Si se piensa bien, lo contrario es una
felonía. De ahí que la canción del cocinero rata nos ilustre sobre las
consecuencias de traicionar las sagradas leyes de la hospitalidad. Aunque,
afortunadamente, poca gente es capaz de asesinar a sus huéspedes y la mayoría
sólo ocasionalmente y movidos por la compasión estaríamos dispuestos a hacer
uso del arsénico.
Superadas las tendencias homicidas, no
siempre es fácil ser un buen anfitrión, porque atender a alguien como es debido
obliga a desplegar un abanico de atenciones. Se puede salir del paso poniendo
la televisión y llamando a Telepizza, pero si los invitados han superado cierta
edad y además madurado lo suficiente puede que no se distraigan jugando a
videojuegos y prefieran que se les dé conversación. Y si han traído una botella
de vino queda feo maridarla con una pizza cuatro estaciones.
Naturalmente, puede contratarse un
catering o llamar a un restaurante y encargar un menú para llevar, pero salvo
que uno nade en la abundancia y tampoco decida esa noche prescindir de la
servidumbre, puede ser necesario meterse en la cocina, poner un mantel limpio y
hacerle los honores al vino sacando unas copas, encender la chimenea, si se
tiene y es invierno y los lacayos ya se han retirado a descansar, o, en su
defecto, una vela aromática. Entre los más osados, hay quien se atreve a poner
música, cantar canciones o contar historias. Y todo ello a riesgo de fracasar,
porque no todos los invitados son igual de considerados y algunos no dudan en
cuestionar en voz alta los gustos culinarios de sus anfitriones, poner en
evidencia la falta de brillo de la cubertería y denostar el aroma a vainilla de
las velas aromáticas o la música elegida para amenizar la velada.

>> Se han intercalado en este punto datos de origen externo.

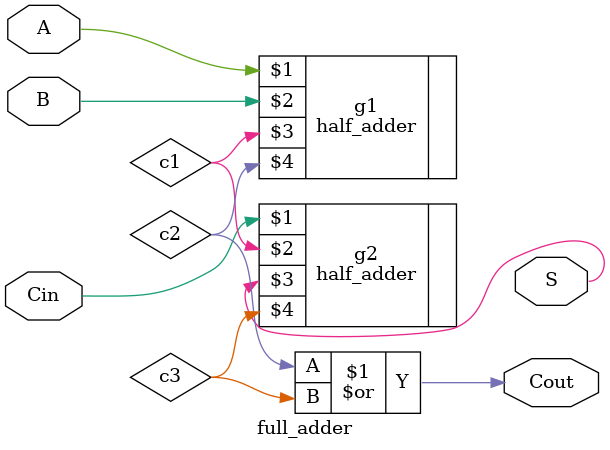
<source format=v>
`timescale 1ns / 1ps
module full_adder(
    input A,
    input B,
    input Cin,
    output S,
    output Cout
    );

wire c1,c2,c3;
half_adder g1(A,B,c1,c2);
half_adder g2(Cin,c1,S,c3);
or g3(Cout,c2,c3);

endmodule

</source>
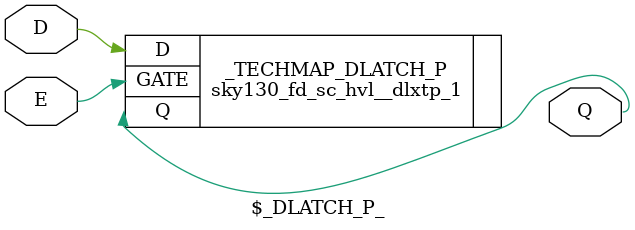
<source format=v>
module \$_DLATCH_P_ (input E, input D, output Q);
  sky130_fd_sc_hvl__dlxtp_1 _TECHMAP_DLATCH_P (
    //# {{data|Data Signals}}
    .D(D),
    .Q(Q),

    //# {{clocks|Clocking}}
    .GATE(E)
  );
endmodule

</source>
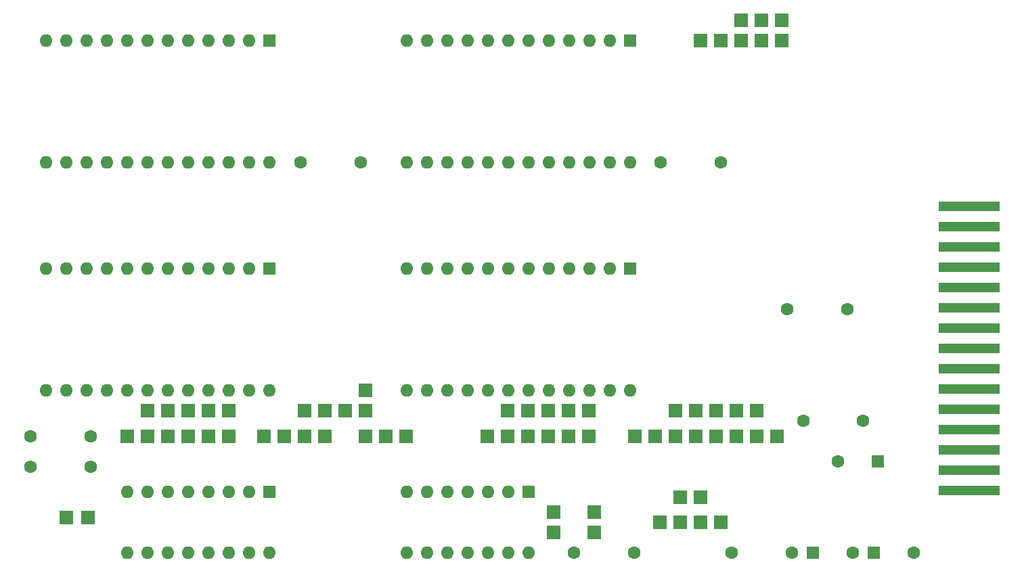
<source format=gbs>
G04 #@! TF.GenerationSoftware,KiCad,Pcbnew,(6.0.0)*
G04 #@! TF.CreationDate,2022-11-09T00:48:37-05:00*
G04 #@! TF.ProjectId,Sorcerer Rom Pack,536f7263-6572-4657-9220-526f6d205061,rev?*
G04 #@! TF.SameCoordinates,Original*
G04 #@! TF.FileFunction,Soldermask,Bot*
G04 #@! TF.FilePolarity,Negative*
%FSLAX46Y46*%
G04 Gerber Fmt 4.6, Leading zero omitted, Abs format (unit mm)*
G04 Created by KiCad (PCBNEW (6.0.0)) date 2022-11-09 00:48:37*
%MOMM*%
%LPD*%
G01*
G04 APERTURE LIST*
%ADD10R,1.700000X1.700000*%
%ADD11R,1.600000X1.600000*%
%ADD12O,1.600000X1.600000*%
%ADD13R,7.600000X1.270000*%
%ADD14C,1.600000*%
G04 APERTURE END LIST*
D10*
X100330000Y-121285000D03*
X161925000Y-74930000D03*
X146050000Y-136525000D03*
X100330000Y-124460000D03*
D11*
X105410000Y-131445000D03*
D12*
X102870000Y-131445000D03*
X100330000Y-131445000D03*
X97790000Y-131445000D03*
X95250000Y-131445000D03*
X92710000Y-131445000D03*
X90170000Y-131445000D03*
X87630000Y-131445000D03*
X87630000Y-139065000D03*
X90170000Y-139065000D03*
X92710000Y-139065000D03*
X95250000Y-139065000D03*
X97790000Y-139065000D03*
X100330000Y-139065000D03*
X102870000Y-139065000D03*
X105410000Y-139065000D03*
D10*
X140970000Y-136525000D03*
X97790000Y-124460000D03*
X161290000Y-121285000D03*
X140335000Y-121285000D03*
X153670000Y-124460000D03*
D13*
X192985000Y-95660000D03*
X192985000Y-98200000D03*
X192985000Y-100740000D03*
X192985000Y-103280000D03*
X192985000Y-105820000D03*
X192985000Y-108360000D03*
X192985000Y-110900000D03*
X192985000Y-113440000D03*
X192985000Y-115980000D03*
X192985000Y-118520000D03*
X192985000Y-121060000D03*
X192985000Y-123600000D03*
X192985000Y-126140000D03*
X192985000Y-128680000D03*
X192985000Y-131220000D03*
D10*
X122555000Y-124460000D03*
D11*
X150500000Y-74925000D03*
D12*
X147960000Y-74925000D03*
X145420000Y-74925000D03*
X142880000Y-74925000D03*
X140340000Y-74925000D03*
X137800000Y-74925000D03*
X135260000Y-74925000D03*
X132720000Y-74925000D03*
X130180000Y-74925000D03*
X127640000Y-74925000D03*
X125100000Y-74925000D03*
X122560000Y-74925000D03*
X122560000Y-90165000D03*
X125100000Y-90165000D03*
X127640000Y-90165000D03*
X130180000Y-90165000D03*
X132720000Y-90165000D03*
X135260000Y-90165000D03*
X137800000Y-90165000D03*
X140340000Y-90165000D03*
X142880000Y-90165000D03*
X145420000Y-90165000D03*
X147960000Y-90165000D03*
X150500000Y-90165000D03*
D10*
X82695000Y-134620000D03*
X164465000Y-72390000D03*
X159385000Y-132080000D03*
X166370000Y-121285000D03*
D14*
X83065000Y-124460000D03*
X75565000Y-124460000D03*
D10*
X135255000Y-124460000D03*
X145415000Y-124460000D03*
X87630000Y-124460000D03*
X167005000Y-74930000D03*
X117475000Y-121285000D03*
D14*
X177680000Y-108585000D03*
X170180000Y-108585000D03*
D10*
X163830000Y-124460000D03*
X95250000Y-121285000D03*
X166370000Y-124460000D03*
X92710000Y-124460000D03*
X112395000Y-121285000D03*
X104775000Y-124460000D03*
X142875000Y-121285000D03*
X92710000Y-121285000D03*
X90170000Y-124460000D03*
X156845000Y-135255000D03*
X90170000Y-121285000D03*
X117475000Y-118745000D03*
X132715000Y-124460000D03*
X151130000Y-124460000D03*
X140970000Y-133985000D03*
X135255000Y-121285000D03*
X137795000Y-121285000D03*
X156845000Y-132080000D03*
X142875000Y-124460000D03*
D11*
X105410000Y-103500000D03*
D12*
X102870000Y-103500000D03*
X100330000Y-103500000D03*
X97790000Y-103500000D03*
X95250000Y-103500000D03*
X92710000Y-103500000D03*
X90170000Y-103500000D03*
X87630000Y-103500000D03*
X85090000Y-103500000D03*
X82550000Y-103500000D03*
X80010000Y-103500000D03*
X77470000Y-103500000D03*
X77470000Y-118740000D03*
X80010000Y-118740000D03*
X82550000Y-118740000D03*
X85090000Y-118740000D03*
X87630000Y-118740000D03*
X90170000Y-118740000D03*
X92710000Y-118740000D03*
X95250000Y-118740000D03*
X97790000Y-118740000D03*
X100330000Y-118740000D03*
X102870000Y-118740000D03*
X105410000Y-118740000D03*
D10*
X114935000Y-121285000D03*
X168910000Y-124460000D03*
X140335000Y-124460000D03*
X109855000Y-121285000D03*
X159385000Y-74930000D03*
X154305000Y-135255000D03*
X161290000Y-124460000D03*
X137795000Y-124460000D03*
D14*
X154365000Y-90170000D03*
X161865000Y-90170000D03*
D10*
X117475000Y-124460000D03*
X156210000Y-121285000D03*
X167005000Y-72390000D03*
X95250000Y-124460000D03*
X146050000Y-133985000D03*
X112395000Y-124460000D03*
X158750000Y-121285000D03*
X163830000Y-121285000D03*
X109855000Y-124460000D03*
X145415000Y-121285000D03*
D11*
X137800000Y-131455000D03*
D12*
X135260000Y-131455000D03*
X132720000Y-131455000D03*
X130180000Y-131455000D03*
X127640000Y-131455000D03*
X125100000Y-131455000D03*
X122560000Y-131455000D03*
X122560000Y-139075000D03*
X125100000Y-139075000D03*
X127640000Y-139075000D03*
X130180000Y-139075000D03*
X132720000Y-139075000D03*
X135260000Y-139075000D03*
X137800000Y-139075000D03*
D10*
X169545000Y-72390000D03*
X80010000Y-134620000D03*
D11*
X173395000Y-139065000D03*
D14*
X178395000Y-139065000D03*
X109340000Y-90170000D03*
X116840000Y-90170000D03*
D10*
X156210000Y-124460000D03*
X159385000Y-135255000D03*
X161925000Y-135255000D03*
X107315000Y-124460000D03*
D11*
X105410000Y-74930000D03*
D12*
X102870000Y-74930000D03*
X100330000Y-74930000D03*
X97790000Y-74930000D03*
X95250000Y-74930000D03*
X92710000Y-74930000D03*
X90170000Y-74930000D03*
X87630000Y-74930000D03*
X85090000Y-74930000D03*
X82550000Y-74930000D03*
X80010000Y-74930000D03*
X77470000Y-74930000D03*
X77470000Y-90170000D03*
X80010000Y-90170000D03*
X82550000Y-90170000D03*
X85090000Y-90170000D03*
X87630000Y-90170000D03*
X90170000Y-90170000D03*
X92710000Y-90170000D03*
X95250000Y-90170000D03*
X97790000Y-90170000D03*
X100330000Y-90170000D03*
X102870000Y-90170000D03*
X105410000Y-90170000D03*
D14*
X179705000Y-122555000D03*
X172205000Y-122555000D03*
D10*
X120015000Y-124460000D03*
D11*
X181530000Y-127635000D03*
D14*
X176530000Y-127635000D03*
D10*
X97790000Y-121285000D03*
D11*
X181015000Y-139065000D03*
D14*
X186015000Y-139065000D03*
X151010000Y-139065000D03*
X143510000Y-139065000D03*
X75565000Y-128270000D03*
X83065000Y-128270000D03*
D10*
X158750000Y-124460000D03*
D11*
X150500000Y-103500000D03*
D12*
X147960000Y-103500000D03*
X145420000Y-103500000D03*
X142880000Y-103500000D03*
X140340000Y-103500000D03*
X137800000Y-103500000D03*
X135260000Y-103500000D03*
X132720000Y-103500000D03*
X130180000Y-103500000D03*
X127640000Y-103500000D03*
X125100000Y-103500000D03*
X122560000Y-103500000D03*
X122560000Y-118740000D03*
X125100000Y-118740000D03*
X127640000Y-118740000D03*
X130180000Y-118740000D03*
X132720000Y-118740000D03*
X135260000Y-118740000D03*
X137800000Y-118740000D03*
X140340000Y-118740000D03*
X142880000Y-118740000D03*
X145420000Y-118740000D03*
X147960000Y-118740000D03*
X150500000Y-118740000D03*
D10*
X169545000Y-74930000D03*
D14*
X163255000Y-139065000D03*
X170755000Y-139065000D03*
D10*
X164465000Y-74930000D03*
M02*

</source>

Claro que en estos casos siempre queda
la opción final de sazonar el postre con arsénico, hacer picadillo en la cocina
al más joven y consiguientemente más tierno de los huéspedes y servirlo en una
empanada a la noche siguiente sobre una bandeja de plata convenientemente
abrillantada. Y proceder de la misma forma en noches sucesivas hasta que el
último de los huéspedes haya abandonado la casa por propia voluntad o, en el
peor de los casos, se haya convertido en relleno del pastel de carne.